## EXTRACTED ENTRIES
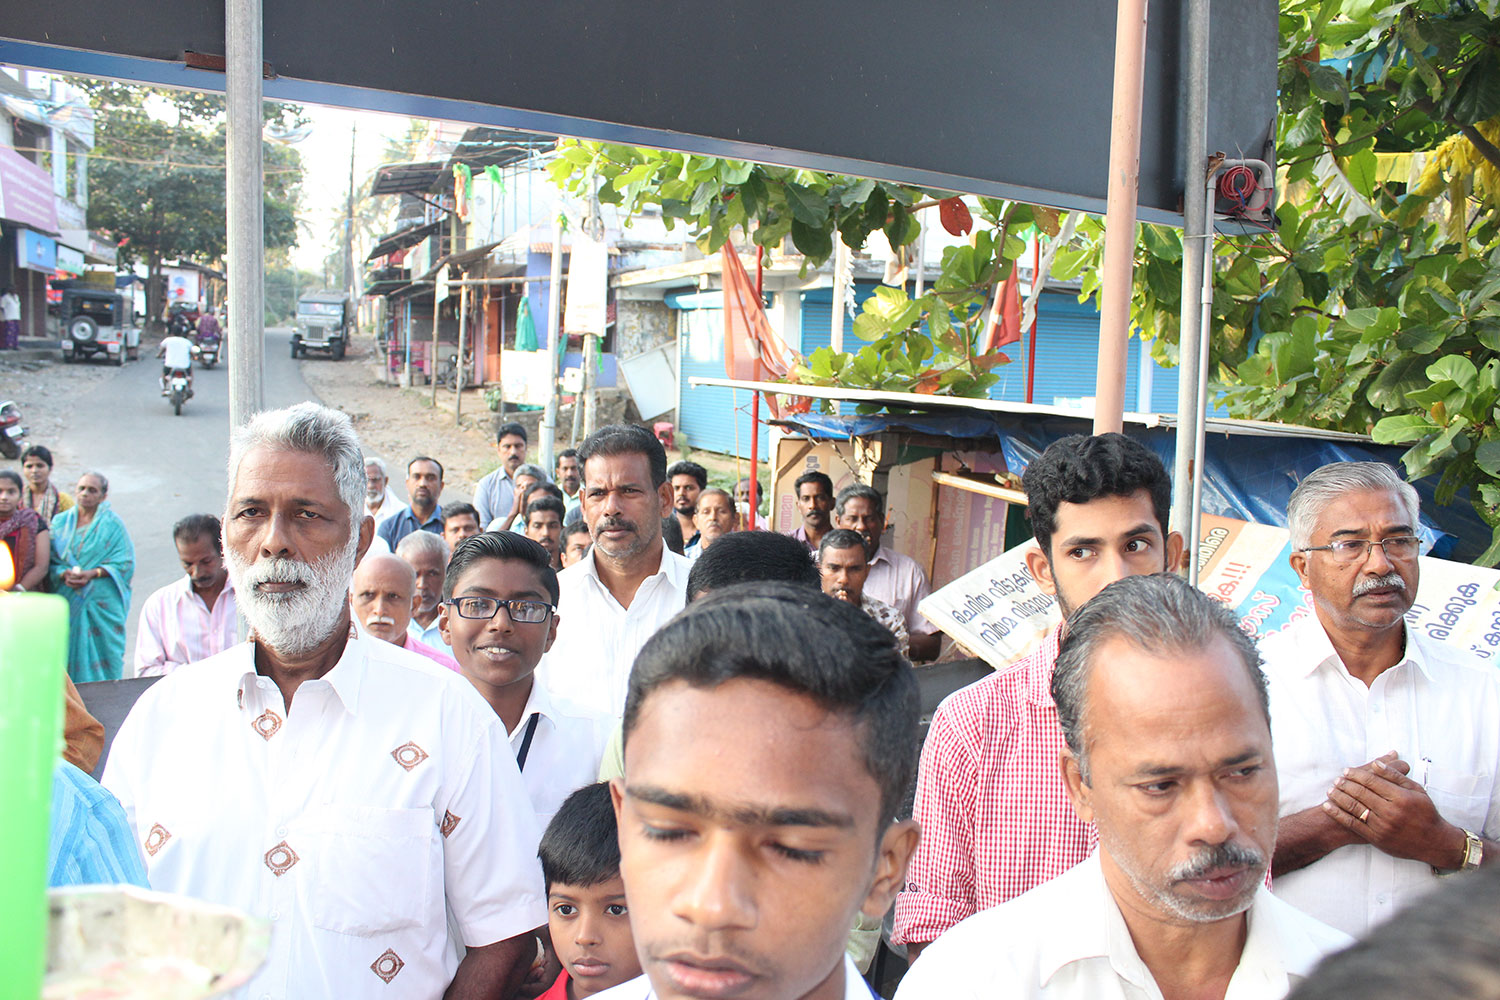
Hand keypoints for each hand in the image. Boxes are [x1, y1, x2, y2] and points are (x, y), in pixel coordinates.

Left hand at [1323, 752, 1465, 867]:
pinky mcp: (1376, 838)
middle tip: (1337, 779)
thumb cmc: (1426, 813)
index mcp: (1401, 798)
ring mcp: (1382, 826)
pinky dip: (1337, 814)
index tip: (1346, 770)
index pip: (1372, 781)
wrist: (1434, 843)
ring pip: (1354, 807)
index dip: (1356, 774)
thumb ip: (1395, 776)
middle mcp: (1391, 812)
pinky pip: (1352, 824)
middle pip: (1361, 793)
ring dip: (1339, 797)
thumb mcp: (1416, 791)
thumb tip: (1376, 763)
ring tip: (1331, 789)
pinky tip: (1328, 806)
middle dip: (1345, 784)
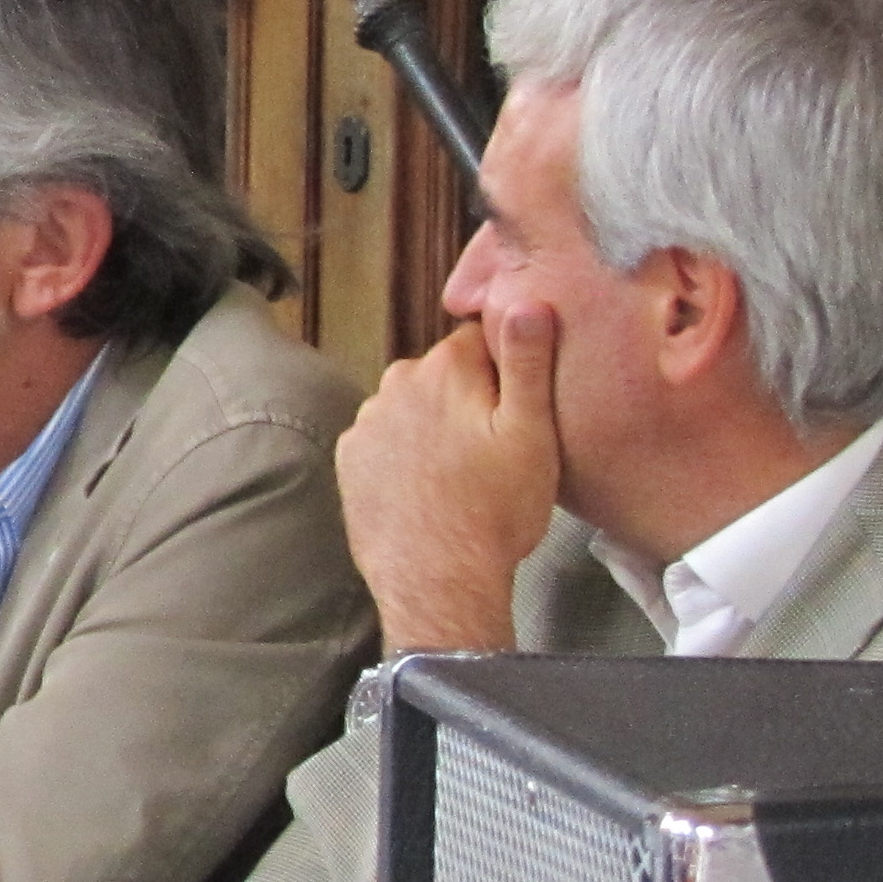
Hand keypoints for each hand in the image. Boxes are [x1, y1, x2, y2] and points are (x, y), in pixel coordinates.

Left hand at [338, 306, 556, 653]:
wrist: (436, 579)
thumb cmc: (495, 510)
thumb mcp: (532, 433)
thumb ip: (528, 361)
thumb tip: (526, 302)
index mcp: (444, 369)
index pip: (482, 340)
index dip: (507, 369)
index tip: (520, 405)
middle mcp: (394, 384)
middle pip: (444, 373)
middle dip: (469, 397)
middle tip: (496, 447)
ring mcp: (366, 422)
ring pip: (413, 407)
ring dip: (434, 426)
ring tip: (463, 473)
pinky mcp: (350, 458)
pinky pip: (386, 440)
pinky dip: (405, 454)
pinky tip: (429, 486)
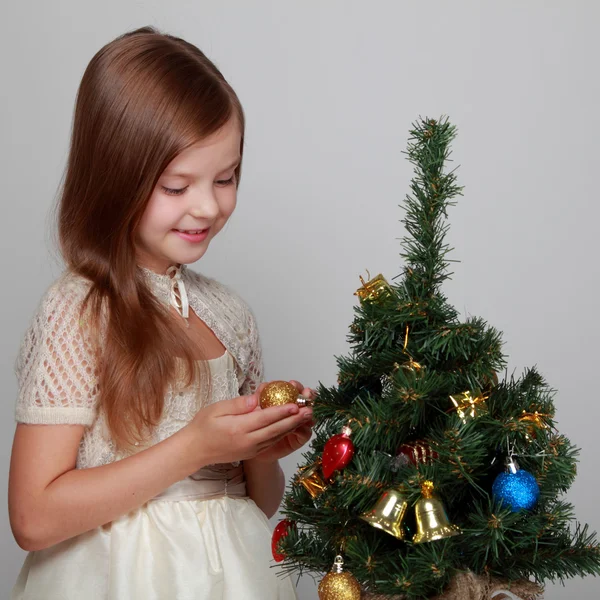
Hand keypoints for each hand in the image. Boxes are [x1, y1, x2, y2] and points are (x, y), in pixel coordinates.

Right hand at [187, 388, 308, 467]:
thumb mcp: (216, 409)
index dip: (281, 411)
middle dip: (294, 420)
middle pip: (275, 430)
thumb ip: (238, 405)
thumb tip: (256, 399)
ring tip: (305, 416)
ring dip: (292, 427)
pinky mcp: (252, 453)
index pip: (264, 418)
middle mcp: (247, 441)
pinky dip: (282, 433)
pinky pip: (271, 442)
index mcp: (238, 429)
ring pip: (276, 437)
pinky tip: (291, 425)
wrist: (195, 450)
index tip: (295, 404)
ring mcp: (251, 449)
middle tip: (309, 410)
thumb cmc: (203, 426)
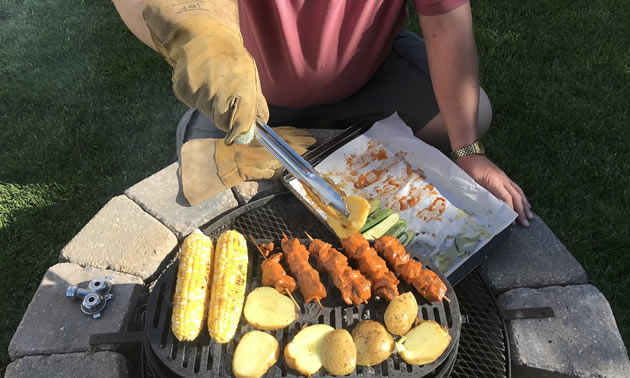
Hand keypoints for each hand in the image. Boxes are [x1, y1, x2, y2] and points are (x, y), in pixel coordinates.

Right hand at [169, 20, 267, 144]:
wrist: (203, 36)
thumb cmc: (231, 58)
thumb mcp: (250, 76)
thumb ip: (256, 103)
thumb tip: (261, 124)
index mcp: (241, 88)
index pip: (240, 124)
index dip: (240, 131)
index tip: (239, 133)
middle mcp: (219, 91)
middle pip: (221, 122)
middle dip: (224, 116)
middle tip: (224, 97)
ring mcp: (198, 91)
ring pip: (205, 112)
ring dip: (209, 104)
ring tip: (211, 82)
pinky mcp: (182, 89)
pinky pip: (191, 104)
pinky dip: (195, 97)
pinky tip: (199, 80)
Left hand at [456, 154, 532, 225]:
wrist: (468, 153)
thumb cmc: (466, 168)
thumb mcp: (470, 182)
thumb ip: (478, 194)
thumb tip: (482, 209)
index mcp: (494, 181)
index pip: (506, 198)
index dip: (510, 210)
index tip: (513, 222)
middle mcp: (502, 179)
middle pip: (516, 196)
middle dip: (522, 211)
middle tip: (526, 224)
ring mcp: (504, 177)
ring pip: (518, 192)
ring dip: (525, 204)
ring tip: (530, 215)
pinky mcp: (503, 176)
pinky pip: (516, 188)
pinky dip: (522, 196)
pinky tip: (525, 202)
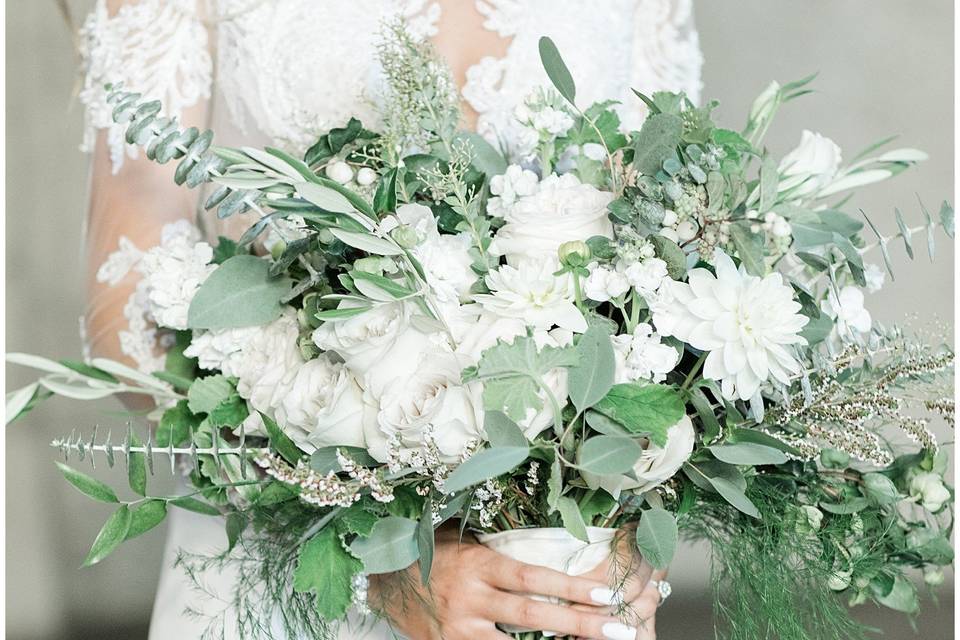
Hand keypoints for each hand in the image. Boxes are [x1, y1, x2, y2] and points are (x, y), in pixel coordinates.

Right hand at [369, 525, 656, 639]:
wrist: (381, 580)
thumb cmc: (429, 551)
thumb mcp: (461, 538)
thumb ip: (498, 546)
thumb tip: (549, 541)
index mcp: (477, 563)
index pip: (532, 577)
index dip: (571, 587)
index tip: (607, 594)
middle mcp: (470, 597)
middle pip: (533, 614)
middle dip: (580, 623)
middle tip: (619, 628)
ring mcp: (459, 628)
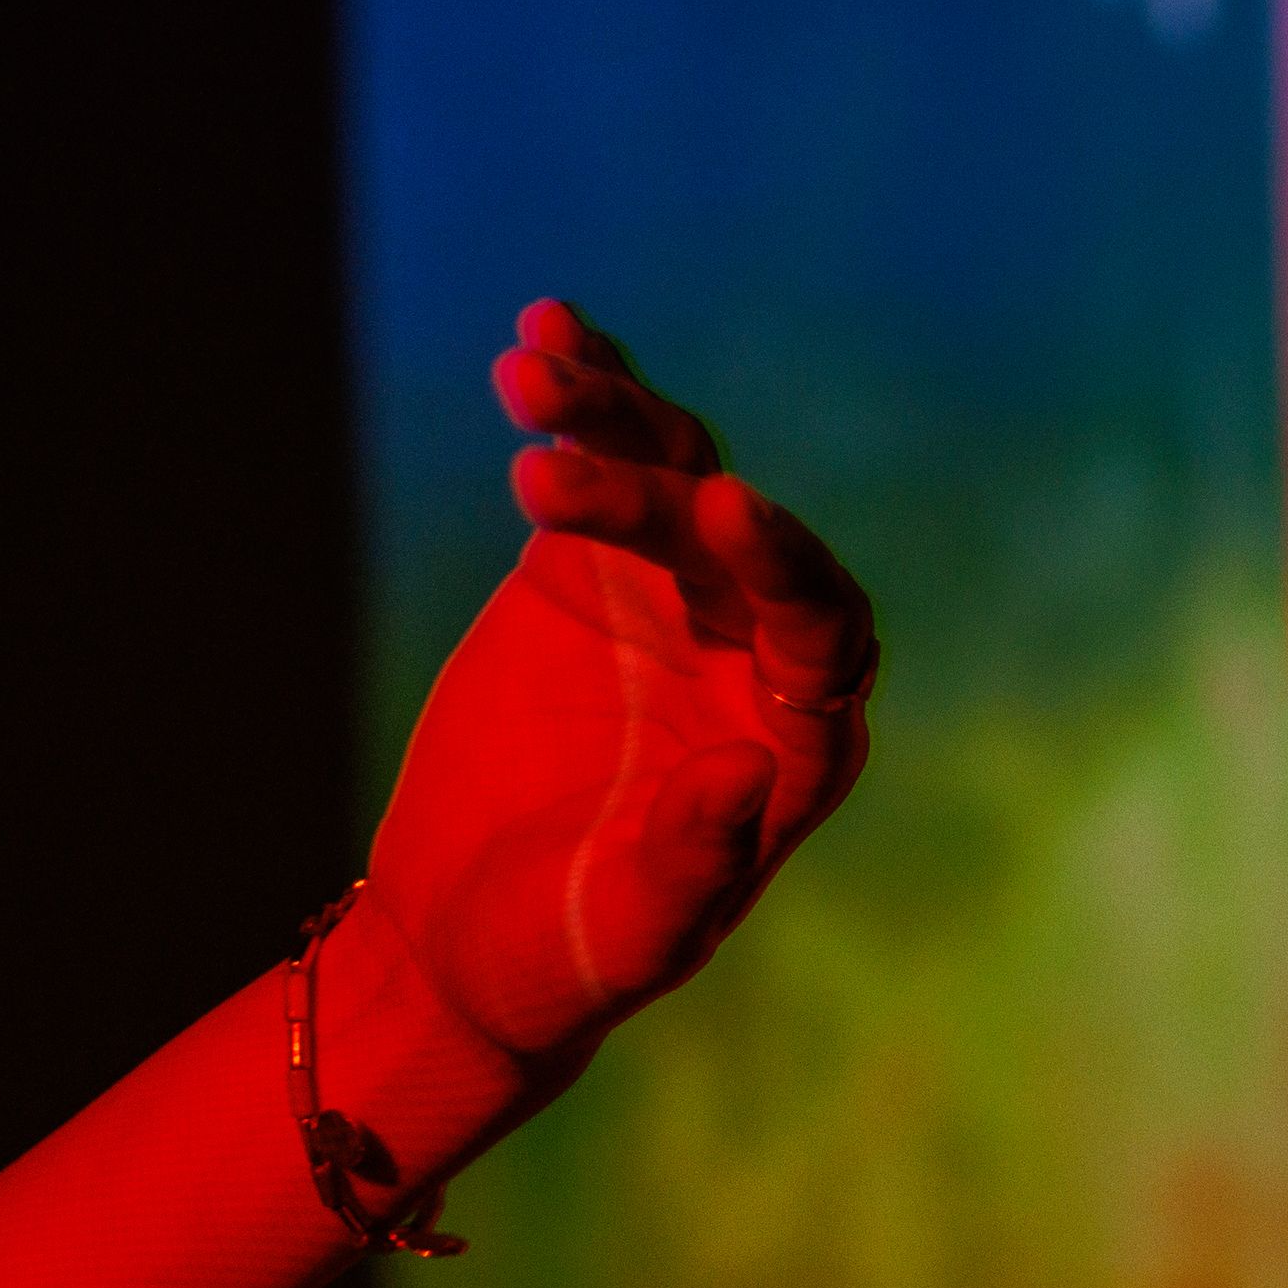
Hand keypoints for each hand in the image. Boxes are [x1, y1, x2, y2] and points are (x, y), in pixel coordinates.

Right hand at [359, 301, 876, 1075]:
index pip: (821, 630)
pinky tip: (540, 330)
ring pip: (666, 479)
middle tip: (555, 447)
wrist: (466, 939)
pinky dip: (581, 398)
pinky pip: (602, 466)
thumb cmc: (564, 957)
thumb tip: (746, 764)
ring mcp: (673, 603)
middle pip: (732, 538)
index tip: (721, 506)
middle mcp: (754, 656)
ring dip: (605, 418)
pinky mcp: (590, 572)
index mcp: (800, 744)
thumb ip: (692, 860)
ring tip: (529, 373)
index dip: (782, 564)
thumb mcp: (629, 930)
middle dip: (653, 484)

## EXERCISE AIM
Pictures are to be omitted; otherwise, every line from the first line of the listing through the line containing "pinky mcp: (182, 89)" must be reproduced exactly, both ends included.

## EXERCISE OUTPUT
Hand keypoints for each hand in the image. Boxes are [x1, y1, x2, y2] and points are (x, y), in pixel coordinates.

Left hand at [1323, 752, 1465, 867]:
pinky mcp: (1376, 838)
middle tip: (1337, 779)
thumb cmc: (1426, 813)
index mcp: (1401, 798)
ring mcp: (1382, 826)
pinky dip: (1337, 814)
index tip: (1346, 770)
index pip: (1372, 781)
wrist: (1434, 843)
ring pip: (1354, 807)
index dip: (1356, 774)
thumb ip: (1395, 776)
middle mcp: (1391, 812)
pinky pip: (1352, 824)
middle pip: (1361, 793)
ring dip: (1339, 797)
thumb mcp: (1416, 791)
thumb tip: (1376, 763)
ring tip: (1331, 789)
pinky tip: (1328, 806)
middle dip: (1345, 784)
Hand keypoints for each hand in the image. Boxes are [x1, y1, x2, y2] and points are (x, y), in pixel coordinates.

Left hand at [338, 306, 556, 653]:
wrist: (436, 579)
thumb cmc: (495, 510)
thumb mcp: (532, 433)
thumb ip: (528, 361)
thumb tip: (526, 302)
index mcp: (444, 369)
index pip: (482, 340)
index dip: (507, 369)
index tip: (520, 405)
middle mcp: (394, 384)
middle pip: (444, 373)
middle dip: (469, 397)
middle tip: (496, 447)
ring mcp: (366, 422)
ring pip: (413, 407)
ring dip: (434, 426)
ring tip: (463, 473)
pinky mcp: (350, 458)
pinky pip: (386, 440)
pinky dip: (405, 454)
pinky tip: (429, 486)
Hand keypoints for each hand in the image. Boxes are [x1, y1, x2, y2] and points are (x, y), in pixel coordinates.

Right hand at [187, 388, 308, 467]:
thumb mcp: (216, 409)
index dip: (281, 411)
middle dip: (294, 420)
middle pip: (275, 430)
thumb ip: (238, 405)
thumb tip: (256, 399)
ring tip: (305, 416)
ring dip: (292, 427)
pinky mcp: (252, 453)
index pip: (264, 418)
middle mcp: (247, 441)
pinky dip: (282, 433)
pinky pip: (271, 442)
index mcp: (238, 429)
ring pip: (276, 437)
pinky tip: (291, 425)
wrist: (195, 450)
index tip: (295, 404)
ring mcp: (251, 449)
middle tip: (309, 410)
thumb cmc: (203, 426)
Hand keypoints for each hand in the image. Boxes are [x1, y1, x2, y2] and points are (x, y), in pixel coordinates.

Right hand at [169, 20, 267, 144]:
wrist: (203, 36)
thumb cmc: (231, 58)
thumb mcp: (250, 76)
thumb ip: (256, 103)
thumb tip: (261, 124)
index mcp: (241, 88)
index pip: (240, 124)
index dip: (240, 131)
index tip: (239, 133)
middle mcp: (219, 91)
middle pip: (221, 122)
middle dip: (224, 116)
middle tip: (224, 97)
ring mcp: (198, 91)
ring pip: (205, 112)
ring dip: (209, 104)
ring tip: (211, 82)
pinky mcp: (182, 89)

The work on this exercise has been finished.